L’économie sociale et solidaire est-elle féministe ?
Une grande question que nous avons posé à Julia Barraud, directrice de l'association du Pain et des Roses à Nantes, Mahaut Bertu, adjointe à la maire de Nantes déléguée à la vie associative, la lutte contre les discriminations, l’égalité et la ville non sexiste, et Louise Gasté sociologue co-fondatrice du cabinet d’étude Les Petites Voix et spécialisée sur les questions de genre et d’égalité.
Une table ronde animée par Julia Vastel de Sun Radio, enregistrée à la Maison de l’Entrepreneuriat et des Transitions dans le cadre de l’événement « Comment bousculer l’économie? » pour les 20 ans de l’association.
Ce que l’on retient :
- Les femmes représentent 68% du secteur de l’ESS. Elles sont sur-représentées dans les métiers du care et du prendre soin, 87 % des emplois dans le secteur de la santé humaine sont occupés par des femmes, 77% dans celui de l’action sociale, 72% dans les métiers de l’enseignement. Du côté des instances dirigeantes, en 2019 les femmes sont sous-représentées dans les conseils d’administration et bureaux des structures de l’économie sociale et solidaire. Alors que 7 salariés sur 10 sont des femmes, elles représentent 45 % des membres des conseils d’administration et sont 37% à occuper une fonction de présidence au sein de ces structures. (Source : rapport CSESS 2021-2024 sur l’égalité femmes-hommes dans l’ESS)
- Les métiers du soin sont peu valorisés et précaires car majoritairement occupés par des femmes. Les compétences requises sont perçues comme des dispositions naturelles – prendre soin des enfants et des personnes âgées, être à l’écoute, se mettre en retrait au service d’autrui – plutôt que comme socialement construites. Un travail gratuit réalisé pour le foyer et la communauté qu’il est difficile de valoriser dans la société et sur le marché. Pourquoi payer pour quelque chose que les femmes réalisaient (et réalisent toujours) gratuitement et naturellement ?
- Quand on parle de parité, on s’interroge souvent sur la façon de donner envie aux jeunes filles d’aller vers des métiers plus « masculins » mais rarement le contraire. Comment donner envie aux garçons de se tourner vers des métiers « féminins » ?
- Pendant longtemps, l’égalité femmes-hommes n’a pas été un sujet pour l’économie sociale et solidaire.

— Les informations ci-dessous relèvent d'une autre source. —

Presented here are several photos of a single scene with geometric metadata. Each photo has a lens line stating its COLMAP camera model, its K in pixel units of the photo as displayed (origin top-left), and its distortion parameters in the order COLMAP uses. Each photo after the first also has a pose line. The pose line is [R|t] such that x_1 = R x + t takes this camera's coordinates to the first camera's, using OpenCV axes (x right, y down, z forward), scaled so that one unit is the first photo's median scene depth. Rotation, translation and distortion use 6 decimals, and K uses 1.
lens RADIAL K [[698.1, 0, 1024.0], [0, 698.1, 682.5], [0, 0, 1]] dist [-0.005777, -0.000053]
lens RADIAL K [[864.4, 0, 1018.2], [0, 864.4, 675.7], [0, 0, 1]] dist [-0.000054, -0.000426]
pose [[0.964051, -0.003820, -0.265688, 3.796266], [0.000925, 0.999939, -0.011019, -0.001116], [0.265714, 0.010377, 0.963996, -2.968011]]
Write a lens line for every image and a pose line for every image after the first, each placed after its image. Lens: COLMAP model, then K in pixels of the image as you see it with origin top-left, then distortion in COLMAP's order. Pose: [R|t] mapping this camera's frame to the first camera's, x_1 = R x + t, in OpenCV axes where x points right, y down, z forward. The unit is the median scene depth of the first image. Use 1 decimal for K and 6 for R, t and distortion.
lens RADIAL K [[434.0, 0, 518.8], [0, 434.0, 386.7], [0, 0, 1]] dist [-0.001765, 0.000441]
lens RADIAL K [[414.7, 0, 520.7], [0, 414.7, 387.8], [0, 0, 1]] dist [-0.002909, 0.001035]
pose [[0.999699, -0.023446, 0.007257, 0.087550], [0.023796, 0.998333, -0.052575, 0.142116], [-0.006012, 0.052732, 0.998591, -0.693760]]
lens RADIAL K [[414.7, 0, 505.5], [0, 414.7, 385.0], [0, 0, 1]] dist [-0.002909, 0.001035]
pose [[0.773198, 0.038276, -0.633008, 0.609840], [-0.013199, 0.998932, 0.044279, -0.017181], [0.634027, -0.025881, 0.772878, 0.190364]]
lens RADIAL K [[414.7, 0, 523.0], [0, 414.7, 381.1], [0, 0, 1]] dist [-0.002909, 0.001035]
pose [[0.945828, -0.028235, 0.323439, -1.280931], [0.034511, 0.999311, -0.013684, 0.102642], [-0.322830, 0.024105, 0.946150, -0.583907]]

Il a fallu attendre le retour de la question féministe dans le débat public pour qu’un constat émerge : on y retrouve les mêmes mécanismes sociaux que dans le reste de la société. « Il ne suffit pas de se déclarer féministe, il faut mettre en place des actions qui vont dans ce sens. »
- Mahaut Bertu suggère de systématiser la question du genre – qui va profiter de tel équipement sportif ou de telle action de la collectivité – pour rendre visible les inégalités.
- Les structures s’intéressent au sujet mais manquent de temps et de financement. Difficile de valoriser ces métiers essentiels quand le financement d’action sociale est de plus en plus complexe.